◆ The problem
Return all of the following entries as written, but without the images.
BEGIN Task inputs
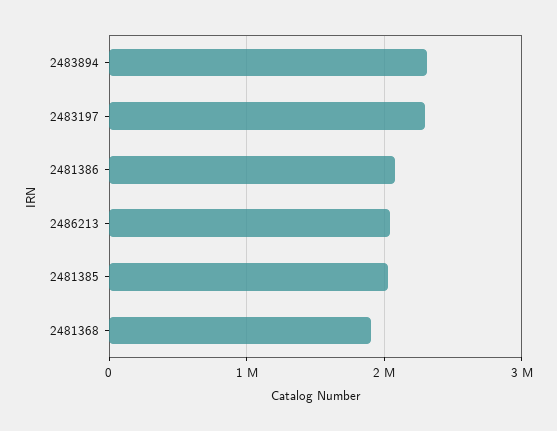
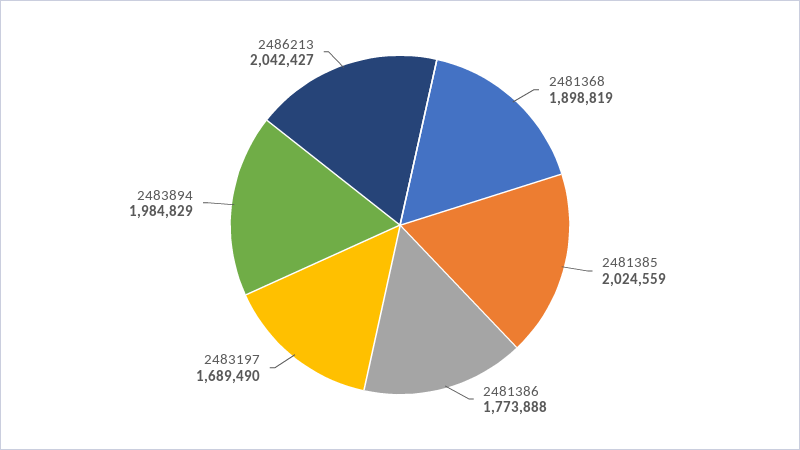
  {
-   "2483894": 2300000,
+   "2483894": 1984829,
-   "2483197": 2300000,
+   "2483197": 1689490,
-   "2481386": 2100000,
+   "2481386": 1773888,
    "2486213": 2042427,
    "2481385": 2024559,
    "2481368": 1898819
  }

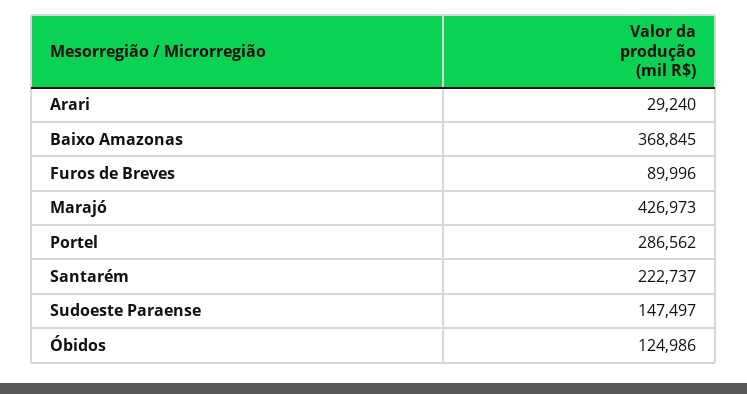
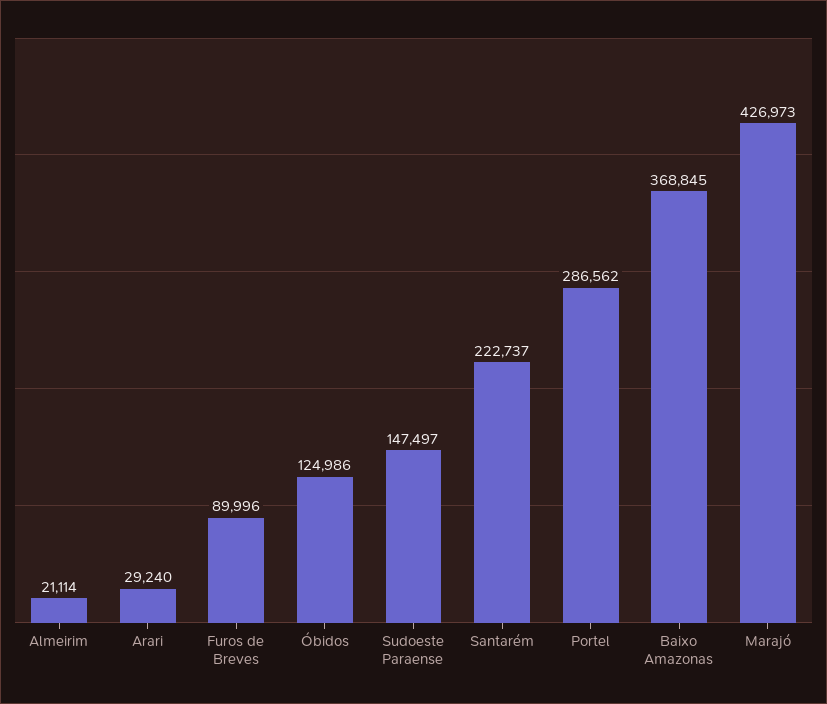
  {
    "Arari": 29240,
    "Baixo Amazonas": 368845,
    "Furos de Breves": 89996,
    "Marajó": 426973,
    "Portel": 286562,
    "Santarém": 222737,
    "Sudoeste Paraense": 147497,
-   "Óbidos": 124986
+   "Óbidos": 124986,
+   "Almeirim": 21114
  }

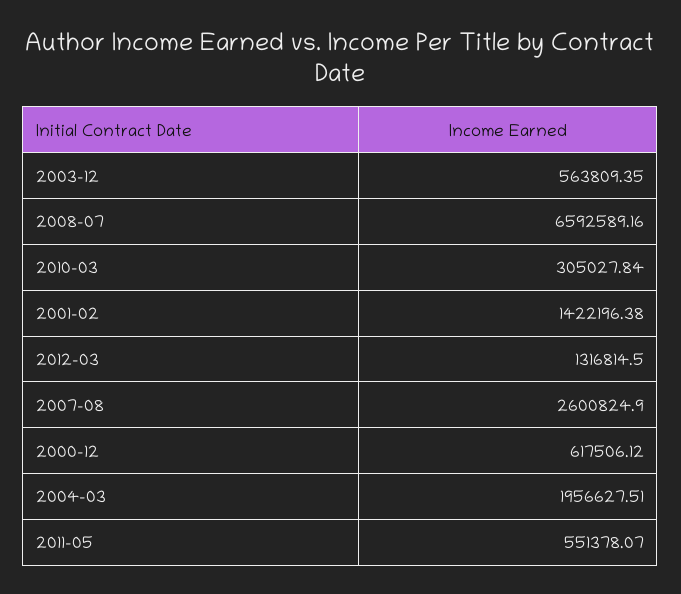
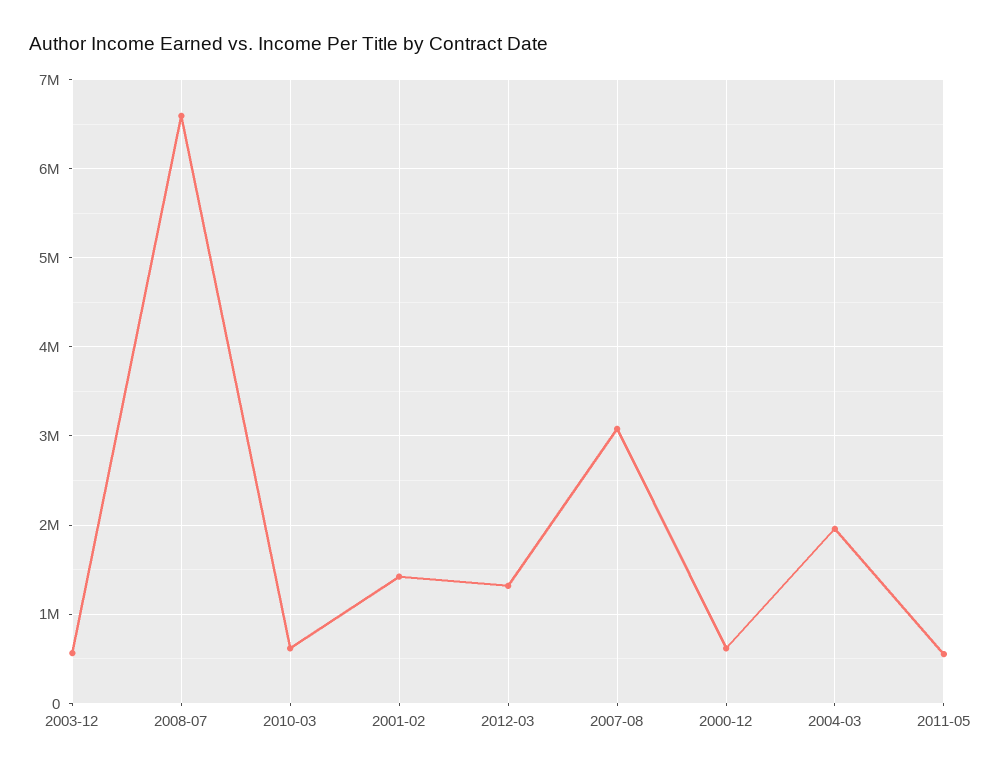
  {
    "2003-12": 563809.35,
    "2008-07": 6592589.16,
-   "2010-03": 305027.84,
+   "2010-03": 600000,
    "2001-02": 1422196.38,
    "2012-03": 1316814.5,
-   "2007-08": 2600824.9,
+   "2007-08": 3100000,
    "2000-12": 617506.12,
    "2004-03": 1956627.51,
    "2011-05": 551378.07
  }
END Task inputs
◆ Solution for this task
  {
-   "2483894": 2300000,
+   "2483894": 1984829,
-   "2483197": 2300000,
+   "2483197": 1689490,
-   "2481386": 2100000,
+   "2481386": 1773888,
    "2486213": 2042427,
    "2481385": 2024559,
    "2481368": 1898819
  }

  {
    "Arari": 29240,
    "Baixo Amazonas": 368845,
    "Furos de Breves": 89996,
    "Marajó": 426973,
    "Portel": 286562,
    "Santarém": 222737,
    "Sudoeste Paraense": 147497,
-   "Óbidos": 124986
+   "Óbidos": 124986,
+   "Almeirim": 21114
  }

  {
    "2003-12": 563809.35,
    "2008-07": 6592589.16,
-   "2010-03": 305027.84,
+   "2010-03": 600000,
    "2001-02": 1422196.38,
    "2012-03": 1316814.5,
-   "2007-08": 2600824.9,
+   "2007-08": 3100000,
    "2000-12": 617506.12,
    "2004-03": 1956627.51,
    "2011-05": 551378.07
  }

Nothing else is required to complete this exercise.